How can we bridge the gap between technology and pedagogy?
It seems to me that technology and pedagogy have different criteria for making fast strides forward. When new technology is introduced the inventors try to anticipate the future. They don’t care about the past.
When new pedagogy is introduced it traditionally incorporates detailed reviews of dozens of leading specialists in the field, and only then do the authors introduce their own new vision of some pedagogical topic. Read any scientific publication in applied linguistics, for example, and you will find this is the case. In this scenario, the inventor of the new pedagogy is looking backward rather than anticipating the future. How can we change this attitude that has been dominant for a hundred years?
New technology without new pedagogy results in poor teaching being delivered faster and more efficiently.
Should we ask technology inventors to be engaged in pedagogical inventions, too? Probably. It really hurts to see dozens of new applications for learning foreign languages and find that most of them still use flashcards, which were invented a hundred years ago for memorizing information and are counter-productive for acquiring language skills.
There is another class of applications (new technology) using video lessons (old pedagogy).
I would like to elaborate on this misconception:
The next best method is to watch videos in the new language
We are accustomed to multitasking: we divide our attention to perform various tasks concurrently. Watching a video lesson is a passive operation and it would be hard for us to pay full attention to the words used in the video since, in the competition for attention, visuals and feelings always win. If we watch videos regularly, we probably do something else at the same time—we remember our last meeting, send text messages, or talk with others in the room not about the video but about recent events. So while the video can deliver the shape and feeling of a story powerfully, there is little chance that you would acquire new words or expressions from the video—not in a way that would allow you to use them later.

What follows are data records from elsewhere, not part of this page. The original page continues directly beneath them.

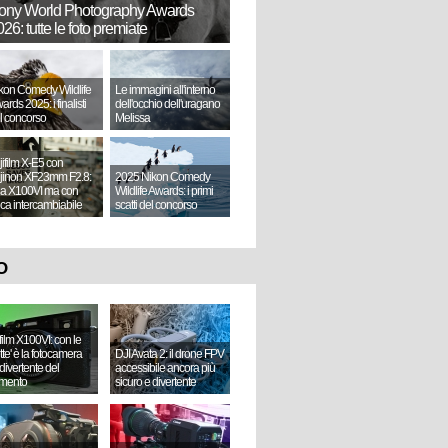
ony World Photography Awards
26: tutte le foto premiate
kon Comedy Wildlife
Le immagini all'interno
ards 2025: i finalisti
dell'occhio dell'uragano
l concorso
Melissa
jifilm X-E5 con
jinon XF23mm F2.8:
2025 Nikon Comedy
a X100VI ma con
Wildlife Awards: i primi
tica intercambiabile
scatti del concorso
O
ifilm X100VI: con le
ette' è la fotocamera
DJI Avata 2: il drone FPV
divertente del
accessibile ancora più
mento
sicuro e divertente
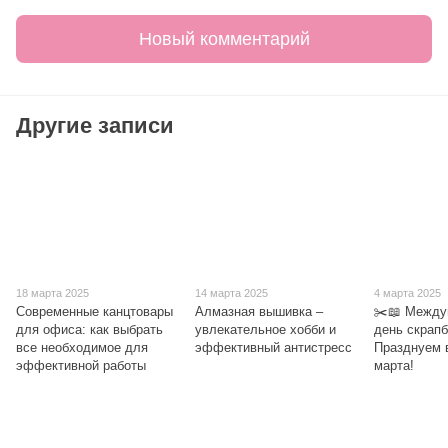
Новый комментарий
Другие записи
18 марта 2025
14 марта 2025
4 марта 2025
Современные канцтовары
Алмазная вышивка –
✂️📖 Между
для офиса: как выбрать
увлекательное хобби и
день скрапб
все необходимое для
эффективный антистресс
Празднуем 
эффективной работы
марта!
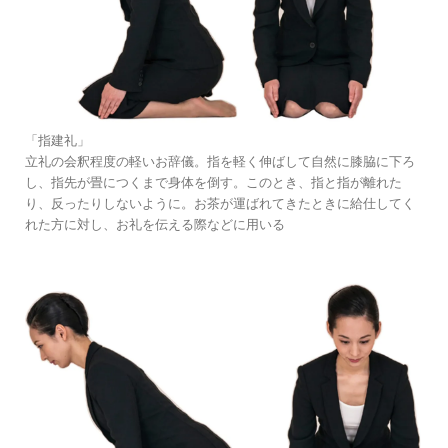
「指建礼」
立礼の会釈程度の軽いお辞儀。指を軽く伸ばして自然に膝脇に下ろ
し、指先が畳につくまで身体を倒す。このとき、指と指が離れた
り、反ったりしないように。お茶が運ばれてきたときに給仕してく
れた方に対し、お礼を伝える際などに用いる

Since a video does not allow inclusion of support in the native language, it is hard to make it understandable to adult learners. Another disadvantage is that novice language learners usually don’t hear the particular sounds that the new language has but their native language doesn’t have. Students need special tools that will help them first recognize, then imitate, and finally produce sentences in the new language with pronunciation close to that of native speakers. Video lessons cannot help students achieve this objective.
According to the Learning Pyramid we remember about 50% of what we hear and see, which includes watching a video. In contrast to a video, text requires our full attention in order to assimilate the information presented. Working with the text we can hear its recording, see the text, and say it at the along with the recording. According to the Pyramid this mode ensures the highest (75%) retention rate of the information presented.
Olly Richards in his remarkable post Are You Wasting Your Time Watching Foreign Language Movies? describes:
Why Movies Don’t Help
The language level is way too high for you to understand most of what is going on. Improving in a language requires you to be able to notice interesting features of the language from the things people are saying. For that to happen you need to listen to language that’s slightly above your current level (this is known as comprehensible input).
Watching a movie is a passive experience, with no interaction.
You’re not really listening. Don’t be under the impression that you’re really listening to the language. If you’ve got subtitles on, what you’re actually doing is reading. And you’re reading in English. OK, you can still hear the French being spoken, but it’s not the focused listening you thought it was.
Movies are long! What other learning activity would you spend 2 hours on, without varying it, or trying other things? You can’t focus. And during those 2 hours, how much are you really focusing on the language? You’re probably trying to enjoy the movie at the same time, which means inevitably you’re going to spend a lot of the time more focused on the subtitles and the story line than the French that’s being spoken.
It’s impractical to look up words in the dictionary. OK, you can look up the odd word, but no more than that if you actually want to reach the end of the movie!
There’s no accompanying text/transcript to help you. Even if there was, it’d be too long. Compare that to a short dialogue in a textbook which you can rip apart and learn from, go back over and analyze when you want to understand something.
Language Bridge Technology started as an innovation in pedagogy; after testing it in the field and getting excellent results, I started to develop the Android application that is capable of implementing all the new pedagogical features.
It reminds me of an age-old question: "Which came first: the chicken or the egg?"
Allow me to express my opinion: first the egg – pedagogy, then the chicken – technology.